• _Aim of the exercise_
Go through the data and retrieve each line that includes the string "down".

• _Data provided_
###

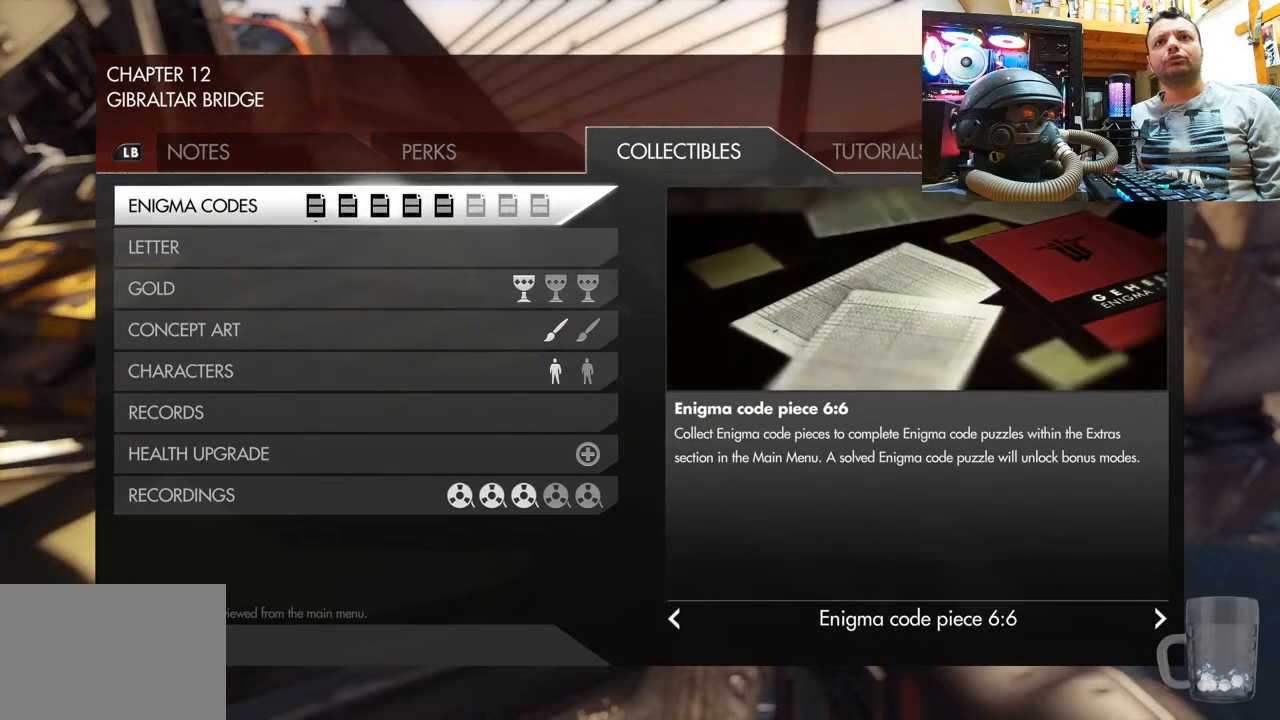
{"buttons": ["DPAD_RIGHT"], "left_stick": "center", "right_stick": "center", "events": [[433, "DPAD_RIGHT", "down"]]}
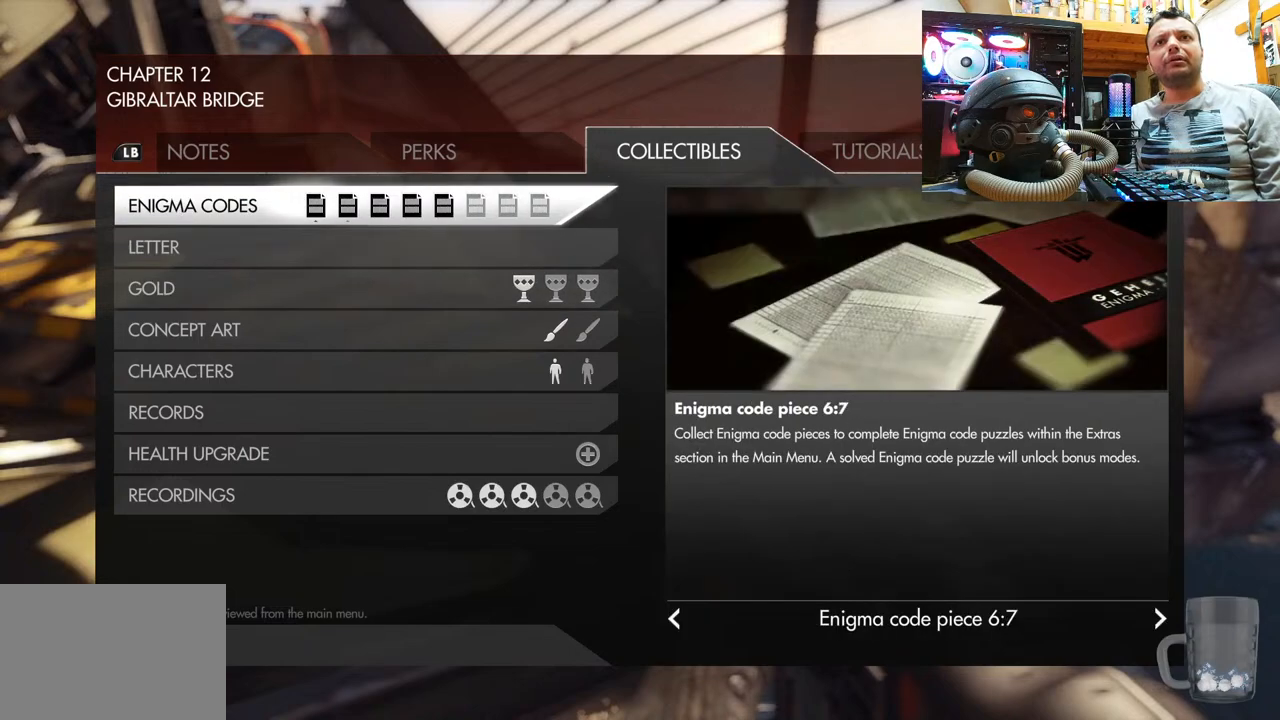
{"buttons": [], "left_stick": "center", "right_stick": "center", "events": [[67, "DPAD_RIGHT", "up"], [133, "DPAD_RIGHT", "down"], [250, "DPAD_RIGHT", "up"], [317, "DPAD_RIGHT", "down"], [467, "DPAD_RIGHT", "up"]]}
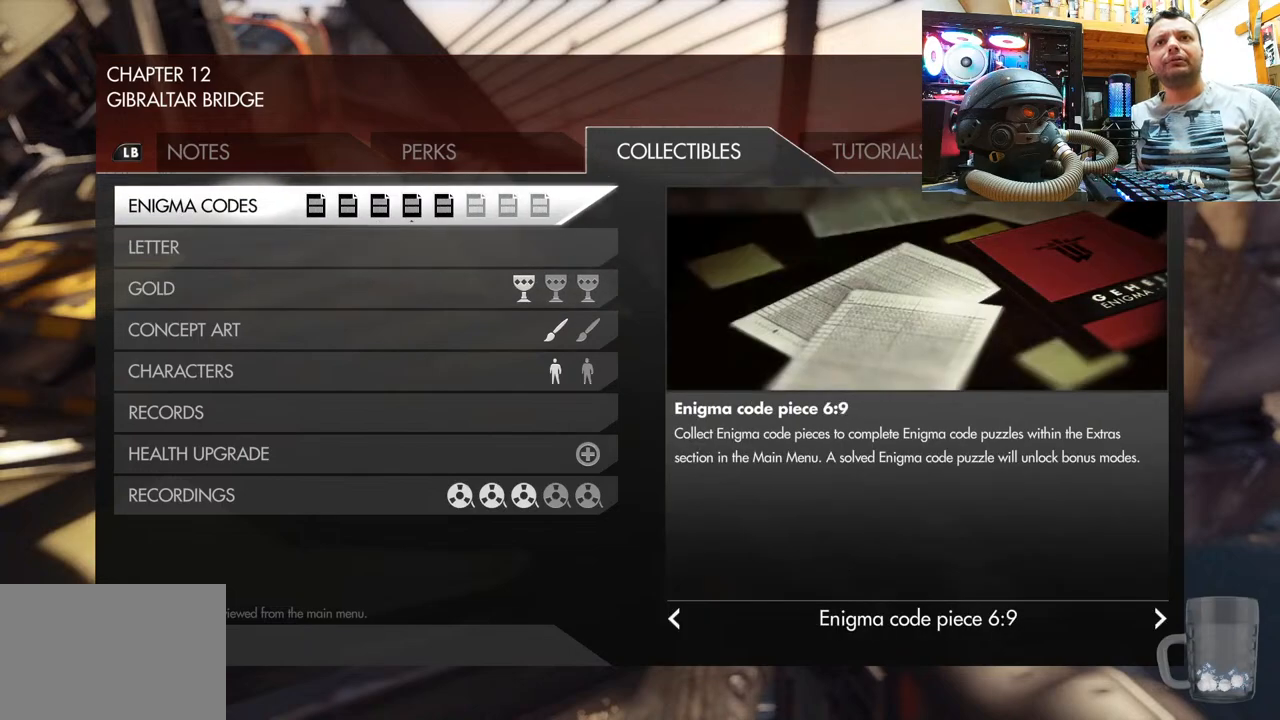
{"buttons": [], "left_stick": "center", "right_stick": "center", "events": [[33, "DPAD_RIGHT", "down"], [217, "DPAD_RIGHT", "up"]]}
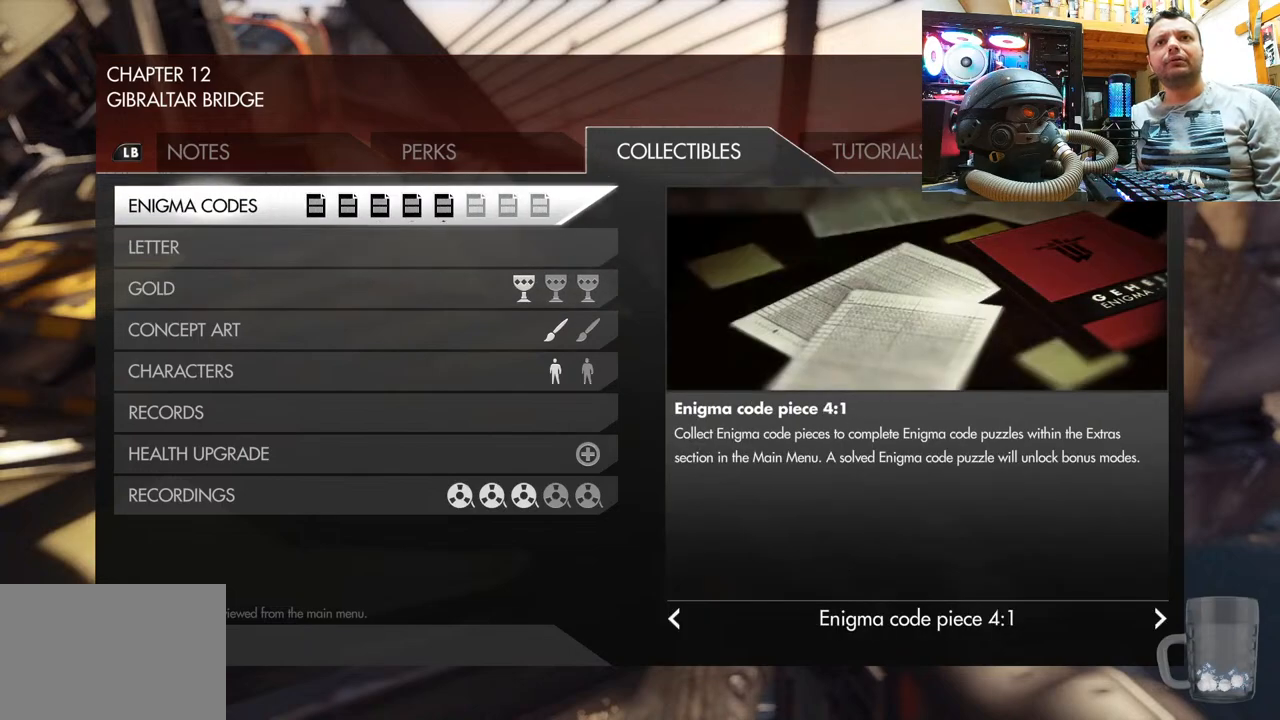
{"buttons": [], "left_stick": "center", "right_stick": "center", "events": []}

###

• _Response to this exercise_
{"buttons": ["DPAD_RIGHT"], "left_stick": "center", "right_stick": "center", "events": [[433, "DPAD_RIGHT", "down"]]}
{"buttons": [], "left_stick": "center", "right_stick": "center", "events": [[67, "DPAD_RIGHT", "up"], [133, "DPAD_RIGHT", "down"], [250, "DPAD_RIGHT", "up"], [317, "DPAD_RIGHT", "down"], [467, "DPAD_RIGHT", "up"]]}
{"buttons": [], "left_stick": "center", "right_stick": "center", "events": [[33, "DPAD_RIGHT", "down"], [217, "DPAD_RIGHT", "up"]]}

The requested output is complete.